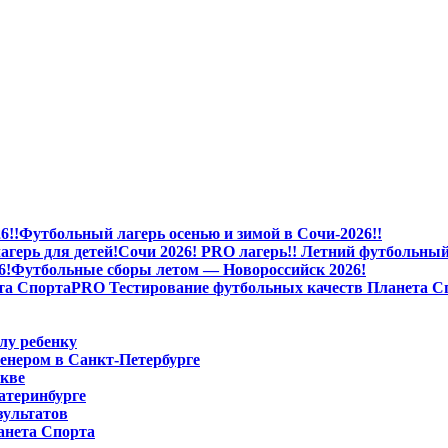
Футбольный лагерь осенью и зимой в Сочи-2026!!
Сочи 2026! PRO лагерь!! Летний футбольный 
Футбольные сборы летом — Новороссийск 2026!
PRO Тестирование футбольных качеств Планета С
лу ребенку
енером в Санкт-Петербурге
скве
атеринбурге
зультатов
анета Спорта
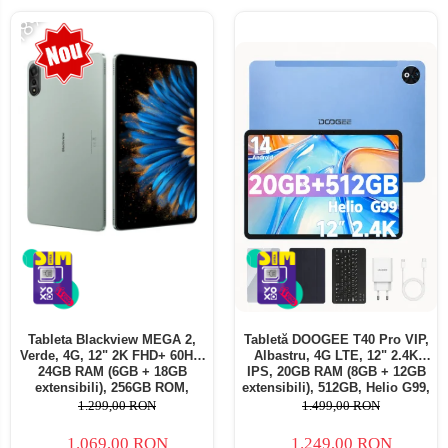
-18%
Tableta Blackview MEGA 2,
Tabletă DOOGEE T40 Pro VIP,
Verde, 4G, 12" 2K FHD+ 60Hz,
Albastru, 4G LTE, 12" 2.4K
24GB RAM (6GB + 18GB
IPS, 20GB RAM (8GB + 12GB
extensibili), 256GB ROM,
extensibili), 512GB, Helio G99,
Android 15, Unisoc T615,
10800mAh, 33W, Android 14,
1.299,00 RON
1.499,00 RON
16MP+8MP, 9000mAh, 18W,
Dual SIM
Stylus, Face Unlock, Dual SIM
1.069,00 RON
1.249,00 RON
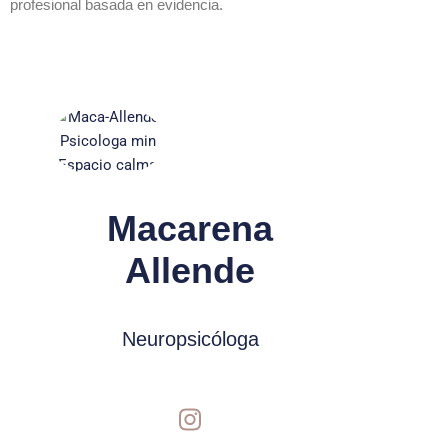
profesional basada en evidencia.
Macarena
Allende
Neuropsicóloga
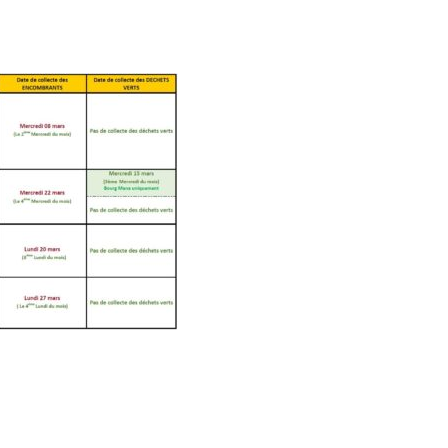
mmuniqués
communiq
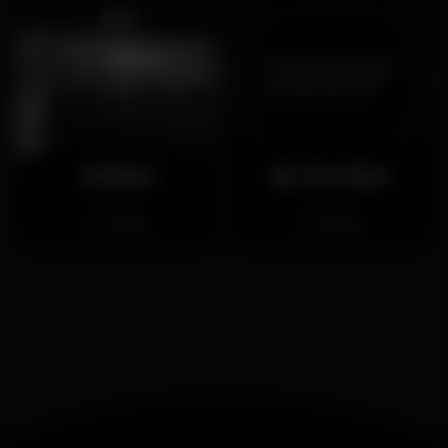
Ali Baba
By The Wine
Fechado
Fechado
Lisboa
Chiado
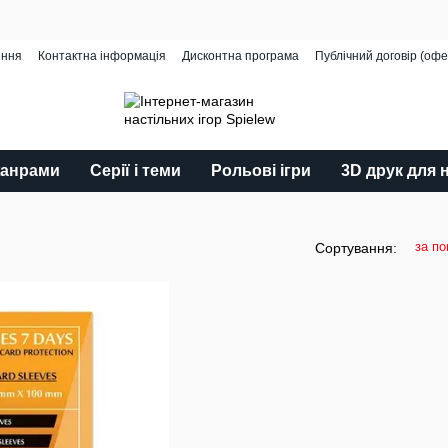
ення
Контактна інформація
Дисконтна програма
Публічний договір (офе
жанрами
Серії і теми
Рольові ігри
3D друк для 
за п
Сортування:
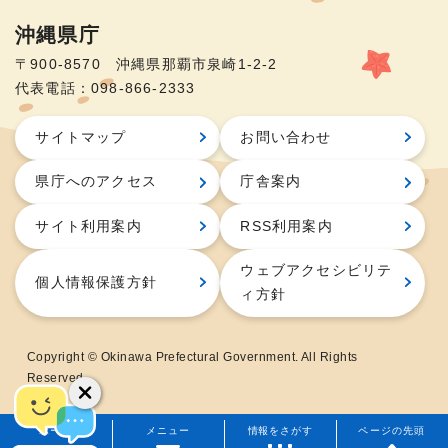
沖縄県庁
〒900-8570 沖縄県那覇市泉崎1-2-2
代表電話：098-866-2333
サイトマップ
お問い合わせ
県庁へのアクセス
庁舎案内
サイト利用案内
RSS利用案内
ウェブアクセシビリテ
個人情報保護方針
ィ方針
Copyright © Okinawa Prefectural Government. All Rights
Reserved.
ホーム
メニュー
情報をさがす
ページの先頭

═══

## [What is being asked]
Repeat the data above exactly, but not the pictures.

## [Answer to this problem]
Футбольный лагерь осенью и зимой в Сочи-2026!!
Сочи 2026! PRO лагерь!! Летний футбольный 
Футбольные сборы летом — Новороссийск 2026!
PRO Тестирование футбольных качеств Планета С
лу ребенку
енером в Санкт-Петербурге
скве
атеринбурге
зультатов
анета Спорта
-18%
Tableta Blackview MEGA 2,
Tabletă DOOGEE T40 Pro VIP,
Verde, 4G, 12" 2K FHD+ 60Hz,
Albastru, 4G LTE, 12" 2.4K
24GB RAM (6GB + 18GB
IPS, 20GB RAM (8GB + 12GB
extensibili), 256GB ROM,
extensibili), 512GB, Helio G99,
Android 15, Unisoc T615,
10800mAh, 33W, Android 14,
1.299,00 RON
1.499,00 RON
16MP+8MP, 9000mAh, 18W,
Dual SIM
Stylus, Face Unlock, Dual SIM
1.069,00 RON
1.249,00 RON
profesional basada en evidencia.
Macarena
Allende
Neuropsicóloga
mmuniqués
communiq
Ali Baba
By The Wine
Fechado
Fechado
Lisboa
Chiado
ення
Контактна інформація
Дисконтна програма
Публічний договір (офе
жанрами
Серії і теми
Рольові ігри
3D друк для 
за п
Сортування:
沖縄県庁
〒900-8570 沖縄県那覇市泉崎1-2-2
代表電話：098-866-2333
サイトマップ
お問い合わせ
県庁へのアクセス
庁舎案内
サイト利用案内
RSS利用案内
ウェブアクセシビリテ
個人情報保護方針
ィ方針
Copyright © Okinawa Prefectural Government. All Rights
Reserved.
ホーム
メニュー
情報をさがす
ページの先頭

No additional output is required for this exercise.